Il LNG może być używany tylko po oczyszczeniu w regazyfikatorach, ale Cingolani powiedział Sky TG24, że nie stanowi to problemu również dlatego konstrukcje pływające. "Statek cumuje tam, gdzie znajduje się rura gazowa, a we Włoszech jest kilka punktów zapłonu. Jest kupowany lub wynajmowany za 400-500 milionów, daje 5 miliardów metrów sześciennych rocznie i wiemy, że gdy nastąpi przemiana, statek ją odeśle ”powiedział, dodając, że pierwsza z tych konstrukcji powinna pojawić się w pierwszej połowie 2023 roku. Oprócz nowych konstrukcji, planuje się również modernizację już istniejących. Zgodnie z tym, czego się nauczyłeś ENI, ilości LNG przetwarzanego w trzech istniejących zakładach w Panigaglii u wybrzeży Rovigo i Livorno wzrosną o 6 miliardów metrów sześciennych. Do tego, a wzrost produkcji krajowej 2,2 miliarda metrów sześciennych na obszarach takich jak Cassiopeia, Canale di Sicilia i Marche. Kolejna pomoc może przyjść z rozwoju biometan i źródła odnawialnej. Nowe projekty odnawialne o mocy do 8 GW rocznie mogą przynieść oszczędności rzędu 3 miliardów metrów sześciennych gazu ziemnego rocznie, ale potrzebują czasu na zbudowanie i dostosowanie sieci. Wreszcie, z rozwoju biometanu istnieje potencjał oszczędności około 2,5 metra sześciennego rocznie. Kilka rzeczy….!

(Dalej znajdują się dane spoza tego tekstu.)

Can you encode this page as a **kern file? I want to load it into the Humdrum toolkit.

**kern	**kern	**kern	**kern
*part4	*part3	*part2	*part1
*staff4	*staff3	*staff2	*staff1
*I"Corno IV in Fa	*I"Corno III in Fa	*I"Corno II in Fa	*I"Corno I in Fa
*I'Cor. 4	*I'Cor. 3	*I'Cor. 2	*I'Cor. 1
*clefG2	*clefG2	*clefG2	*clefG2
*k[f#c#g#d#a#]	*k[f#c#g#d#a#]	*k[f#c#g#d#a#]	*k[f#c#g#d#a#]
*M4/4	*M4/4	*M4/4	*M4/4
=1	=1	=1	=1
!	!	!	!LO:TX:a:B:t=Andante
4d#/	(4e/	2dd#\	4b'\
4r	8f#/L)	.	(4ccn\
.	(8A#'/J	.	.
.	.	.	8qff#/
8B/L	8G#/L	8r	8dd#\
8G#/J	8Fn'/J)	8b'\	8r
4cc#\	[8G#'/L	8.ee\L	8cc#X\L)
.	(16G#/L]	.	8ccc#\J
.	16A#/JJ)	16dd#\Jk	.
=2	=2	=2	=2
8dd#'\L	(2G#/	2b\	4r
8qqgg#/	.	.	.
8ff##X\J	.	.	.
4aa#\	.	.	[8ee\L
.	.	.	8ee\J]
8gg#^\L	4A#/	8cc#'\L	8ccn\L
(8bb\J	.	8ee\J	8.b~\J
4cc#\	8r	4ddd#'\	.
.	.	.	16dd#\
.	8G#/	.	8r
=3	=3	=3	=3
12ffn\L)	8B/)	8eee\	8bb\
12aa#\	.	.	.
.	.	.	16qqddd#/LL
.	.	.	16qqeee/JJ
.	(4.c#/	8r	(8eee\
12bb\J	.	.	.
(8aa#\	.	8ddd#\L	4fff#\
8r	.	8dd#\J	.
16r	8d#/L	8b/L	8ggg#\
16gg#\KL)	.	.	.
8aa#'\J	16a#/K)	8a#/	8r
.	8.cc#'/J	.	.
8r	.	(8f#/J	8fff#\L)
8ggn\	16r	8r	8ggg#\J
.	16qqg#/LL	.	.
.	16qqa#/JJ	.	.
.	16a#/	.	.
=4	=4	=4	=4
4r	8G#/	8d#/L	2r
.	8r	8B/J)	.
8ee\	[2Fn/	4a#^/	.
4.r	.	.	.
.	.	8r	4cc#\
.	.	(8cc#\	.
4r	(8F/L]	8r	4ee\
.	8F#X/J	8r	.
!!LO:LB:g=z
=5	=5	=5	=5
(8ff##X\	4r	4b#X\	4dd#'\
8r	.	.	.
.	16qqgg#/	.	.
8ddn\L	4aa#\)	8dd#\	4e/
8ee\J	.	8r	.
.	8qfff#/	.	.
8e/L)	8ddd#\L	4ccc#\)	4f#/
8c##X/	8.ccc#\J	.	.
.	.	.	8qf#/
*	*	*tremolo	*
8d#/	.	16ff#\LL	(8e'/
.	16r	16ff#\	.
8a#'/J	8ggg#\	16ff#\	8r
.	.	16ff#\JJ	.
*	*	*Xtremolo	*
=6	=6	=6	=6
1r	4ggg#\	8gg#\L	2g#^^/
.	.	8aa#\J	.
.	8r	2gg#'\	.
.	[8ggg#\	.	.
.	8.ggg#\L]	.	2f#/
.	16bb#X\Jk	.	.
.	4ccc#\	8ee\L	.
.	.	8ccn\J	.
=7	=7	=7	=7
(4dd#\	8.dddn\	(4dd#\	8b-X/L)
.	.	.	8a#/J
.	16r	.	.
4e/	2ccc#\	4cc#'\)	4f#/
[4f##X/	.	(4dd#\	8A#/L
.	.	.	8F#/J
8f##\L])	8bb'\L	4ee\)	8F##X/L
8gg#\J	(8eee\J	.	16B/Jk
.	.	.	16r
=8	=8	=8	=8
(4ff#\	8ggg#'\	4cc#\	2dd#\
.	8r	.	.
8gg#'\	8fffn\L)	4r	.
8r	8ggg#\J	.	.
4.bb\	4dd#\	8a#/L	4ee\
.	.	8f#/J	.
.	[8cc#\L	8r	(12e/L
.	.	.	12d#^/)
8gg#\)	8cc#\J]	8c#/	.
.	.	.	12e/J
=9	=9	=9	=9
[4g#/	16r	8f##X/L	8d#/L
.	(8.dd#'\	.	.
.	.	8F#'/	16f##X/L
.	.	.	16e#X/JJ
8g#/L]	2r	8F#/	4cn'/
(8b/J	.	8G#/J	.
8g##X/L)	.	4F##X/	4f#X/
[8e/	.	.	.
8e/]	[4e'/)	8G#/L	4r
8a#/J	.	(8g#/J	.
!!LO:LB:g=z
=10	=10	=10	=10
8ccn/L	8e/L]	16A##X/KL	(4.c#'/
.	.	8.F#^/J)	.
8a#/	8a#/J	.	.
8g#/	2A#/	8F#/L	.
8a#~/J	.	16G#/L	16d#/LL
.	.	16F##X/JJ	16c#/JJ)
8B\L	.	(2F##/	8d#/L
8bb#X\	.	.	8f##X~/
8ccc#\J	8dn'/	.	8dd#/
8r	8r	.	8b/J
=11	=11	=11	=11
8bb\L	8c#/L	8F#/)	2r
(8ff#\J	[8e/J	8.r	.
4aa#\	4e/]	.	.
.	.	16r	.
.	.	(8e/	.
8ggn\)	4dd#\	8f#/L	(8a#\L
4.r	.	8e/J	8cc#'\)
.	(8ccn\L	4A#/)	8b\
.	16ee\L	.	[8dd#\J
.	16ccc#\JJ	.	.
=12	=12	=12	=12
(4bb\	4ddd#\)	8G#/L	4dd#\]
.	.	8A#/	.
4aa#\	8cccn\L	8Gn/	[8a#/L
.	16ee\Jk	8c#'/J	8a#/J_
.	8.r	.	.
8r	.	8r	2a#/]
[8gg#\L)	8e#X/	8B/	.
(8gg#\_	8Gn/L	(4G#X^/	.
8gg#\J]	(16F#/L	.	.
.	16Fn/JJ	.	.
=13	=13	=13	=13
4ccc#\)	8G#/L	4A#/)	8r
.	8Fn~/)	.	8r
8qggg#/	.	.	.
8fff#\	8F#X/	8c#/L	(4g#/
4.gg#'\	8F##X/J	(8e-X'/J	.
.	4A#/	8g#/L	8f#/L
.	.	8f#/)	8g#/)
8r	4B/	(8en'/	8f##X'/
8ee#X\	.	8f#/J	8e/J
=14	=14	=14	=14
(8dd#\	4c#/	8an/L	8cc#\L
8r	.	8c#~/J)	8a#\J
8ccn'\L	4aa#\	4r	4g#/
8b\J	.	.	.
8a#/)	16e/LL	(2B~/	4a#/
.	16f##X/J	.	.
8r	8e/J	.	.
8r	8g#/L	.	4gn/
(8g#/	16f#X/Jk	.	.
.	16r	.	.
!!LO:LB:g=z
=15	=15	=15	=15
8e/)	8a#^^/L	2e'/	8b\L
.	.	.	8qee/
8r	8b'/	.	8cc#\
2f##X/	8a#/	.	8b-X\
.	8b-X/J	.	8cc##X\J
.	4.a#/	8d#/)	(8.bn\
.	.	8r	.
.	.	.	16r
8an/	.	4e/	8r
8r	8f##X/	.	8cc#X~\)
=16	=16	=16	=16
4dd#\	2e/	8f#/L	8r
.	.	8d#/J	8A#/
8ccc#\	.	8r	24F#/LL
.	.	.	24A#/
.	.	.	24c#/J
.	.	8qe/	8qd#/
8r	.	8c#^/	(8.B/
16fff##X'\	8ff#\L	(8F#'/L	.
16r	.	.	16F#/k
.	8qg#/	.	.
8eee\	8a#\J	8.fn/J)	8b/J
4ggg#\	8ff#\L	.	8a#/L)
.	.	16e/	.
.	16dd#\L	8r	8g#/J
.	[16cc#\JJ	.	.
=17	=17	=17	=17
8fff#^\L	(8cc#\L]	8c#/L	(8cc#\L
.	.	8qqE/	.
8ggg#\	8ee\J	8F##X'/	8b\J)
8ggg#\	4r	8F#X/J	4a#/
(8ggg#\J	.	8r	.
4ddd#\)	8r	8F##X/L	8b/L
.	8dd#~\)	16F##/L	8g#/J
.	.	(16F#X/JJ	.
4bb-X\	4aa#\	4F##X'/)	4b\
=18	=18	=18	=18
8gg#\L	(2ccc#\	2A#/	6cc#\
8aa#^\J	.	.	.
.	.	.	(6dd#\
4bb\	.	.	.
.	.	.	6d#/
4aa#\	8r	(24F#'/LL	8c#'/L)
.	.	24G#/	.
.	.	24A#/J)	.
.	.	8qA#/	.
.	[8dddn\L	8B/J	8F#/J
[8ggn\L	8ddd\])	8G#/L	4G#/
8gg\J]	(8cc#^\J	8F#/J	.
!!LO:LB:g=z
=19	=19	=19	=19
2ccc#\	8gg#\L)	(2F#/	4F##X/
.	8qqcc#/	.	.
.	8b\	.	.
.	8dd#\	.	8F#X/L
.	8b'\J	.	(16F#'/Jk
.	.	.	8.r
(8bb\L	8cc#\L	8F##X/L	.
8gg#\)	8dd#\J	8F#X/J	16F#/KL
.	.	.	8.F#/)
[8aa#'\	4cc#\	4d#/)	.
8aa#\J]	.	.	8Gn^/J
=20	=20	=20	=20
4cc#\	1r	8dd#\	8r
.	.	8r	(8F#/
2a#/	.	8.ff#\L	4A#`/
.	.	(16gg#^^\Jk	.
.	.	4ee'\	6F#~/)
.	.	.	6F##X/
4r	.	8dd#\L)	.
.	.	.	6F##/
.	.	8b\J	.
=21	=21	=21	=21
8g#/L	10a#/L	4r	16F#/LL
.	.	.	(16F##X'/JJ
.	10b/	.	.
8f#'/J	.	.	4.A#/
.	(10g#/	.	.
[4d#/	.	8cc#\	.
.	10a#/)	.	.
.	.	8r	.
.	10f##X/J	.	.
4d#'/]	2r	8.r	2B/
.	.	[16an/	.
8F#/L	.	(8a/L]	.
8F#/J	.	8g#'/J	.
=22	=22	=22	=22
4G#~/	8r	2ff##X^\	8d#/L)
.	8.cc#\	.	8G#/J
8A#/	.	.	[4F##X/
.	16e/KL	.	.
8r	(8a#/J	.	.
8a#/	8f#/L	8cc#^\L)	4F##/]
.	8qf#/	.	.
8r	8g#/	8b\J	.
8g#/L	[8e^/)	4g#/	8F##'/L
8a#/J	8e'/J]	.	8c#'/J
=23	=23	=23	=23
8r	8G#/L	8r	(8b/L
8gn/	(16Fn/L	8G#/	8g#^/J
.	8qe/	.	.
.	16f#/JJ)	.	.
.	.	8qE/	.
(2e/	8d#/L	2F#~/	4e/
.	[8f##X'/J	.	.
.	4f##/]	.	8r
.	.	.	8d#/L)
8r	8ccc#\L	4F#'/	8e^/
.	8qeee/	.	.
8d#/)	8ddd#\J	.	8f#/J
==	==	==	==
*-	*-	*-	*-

W międzyczasie Włochy zawarły również nowe umowy i współpracę z krajami afrykańskimi na dostawy gazu i ropy. Jest siedem krajów, z którymi Włochy prowadzą obecnie negocjacje dotyczące nowych dostaw. Lista obejmuje Algierię, Katar, Kongo, Angolę, Libię, Mozambik i Azerbejdżan, które zobowiązałyby się „same” zapewnić kolejne 2,5 miliarda metrów sześciennych gazu ziemnego. Ansa w Azerbejdżanie informuje, że „trwałaby analiza rynku pod kątem podwojenia transportowanego gazu do 20 miliardów metrów sześciennych, którego wybudowanie zajęłoby około 4 lat bez konieczności budowy nowej infrastruktury".

Wszystkie proponowane inicjatywy uniezależniłyby Włochy od rosyjskiego gazu nie wcześniej niż w latach 2024-25.

Draghi w USA stara się wnieść głos UE: „Wspólnota musi mieć swoją rolę wraz z NATO”. Gaz płynny? Nie, dziękuję!